By Amy Ledig
The lines of students that periodically stretched out into the entrance area of the Campus Center from Café Mac over the last three months have become a less common occurrence, for now. After a campus-wide troubleshoot, college staff have located the source of the problem that prevented students’ ID cards from being read by Café Mac’s card swiping system.During periods in which the system could not read IDs, Café Mac employees recorded ID numbers on a sheet of paper at the dining hall’s entrance in order to keep tabs on student meals. The manual process slowed the usually fluid lines to a crawl.
Macalester’s card services office was flummoxed in its attempts to locate the source of the problem. Staff members initially thought that the malfunction was a result of a hardware problem, but once the hardware was replaced, the problem remained, so the college kept looking.
Wiring was also examined, but to no avail.
Card Services staff member Sandy Burroughs said that the problem persisted for the length of time it did because of the extensive amount of troubleshooting undertaken. She said facilities, textbooks, student accounts and document services were among the other departments and offices on campus affected by card-reading issues.
Staff eventually narrowed down the source of the problem to a site in the athletics building.
“[The site] was trying to communicate and put everyone else in wait state,” Burroughs said.
The issue has now been resolved.
“As long as we don’t plug this particular spot in, we’re fine,” Burroughs said.
“It was quite a couple of weeks!” Joann Johnson, Café Mac’s dining room supervisor, said as she recently swiped student’s IDs at lunch on a functional system. “I was more concerned about the students having to wait and get to class.”
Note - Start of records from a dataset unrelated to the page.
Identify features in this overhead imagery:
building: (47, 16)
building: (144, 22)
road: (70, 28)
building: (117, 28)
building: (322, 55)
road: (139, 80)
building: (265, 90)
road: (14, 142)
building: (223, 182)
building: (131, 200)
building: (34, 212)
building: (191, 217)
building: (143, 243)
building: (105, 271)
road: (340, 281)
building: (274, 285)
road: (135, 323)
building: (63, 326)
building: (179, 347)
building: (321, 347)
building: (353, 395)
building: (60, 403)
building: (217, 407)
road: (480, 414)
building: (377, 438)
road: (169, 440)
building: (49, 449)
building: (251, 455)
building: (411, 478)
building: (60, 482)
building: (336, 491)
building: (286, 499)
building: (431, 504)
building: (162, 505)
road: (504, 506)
Students expressed displeasure with having to wait in long lines to get to meals. A biting comment card, purportedly expressing a student’s unhappiness at having to wait after paying so much to the college, was posted on the Café Mac comment bulletin board. The college, not Café Mac, was responsible for the card reader system problem, Café Mac’s response to the comment read.
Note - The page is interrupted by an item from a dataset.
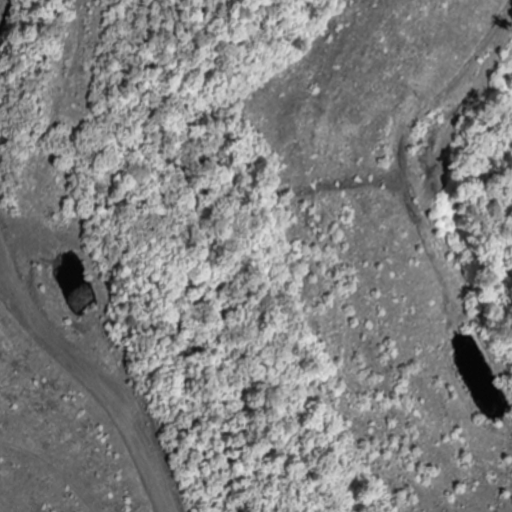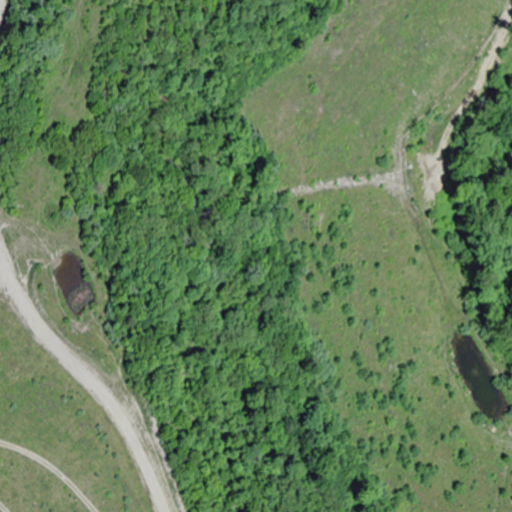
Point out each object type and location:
building: (341, 242)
“[The holdups] were annoying because I have such short lunch breaks because of work,” Colleen Good ’10 said. “I think they should get a better system that doesn’t have the glitch.”
Other students took the long lines in stride.
“Having to wait on lines some isn’t such a big deal. It’s just annoying,” Lisa Weinberg ’10 said. “A lot of the time there are lines anyway, even when the cards work.”
Café Mac diners are now reveling in the shorter lines that stand between them and their food.
“Having the card reader working makes the meal time more enjoyable because waiting is annoying, and you already have to wait in line inside Café Mac,” Bryce Slinger ’10 said.
For now, Café Mac is back to normal, as is the wait to get inside. People still come in droves for the frozen yogurt and burritos, and the process is once again, if not speedy, at least not too drawn out.
“Oh yes,” Johnson said when asked if things were going more smoothly now that the system is back up and running. “Don’t you see how fast the lines move?”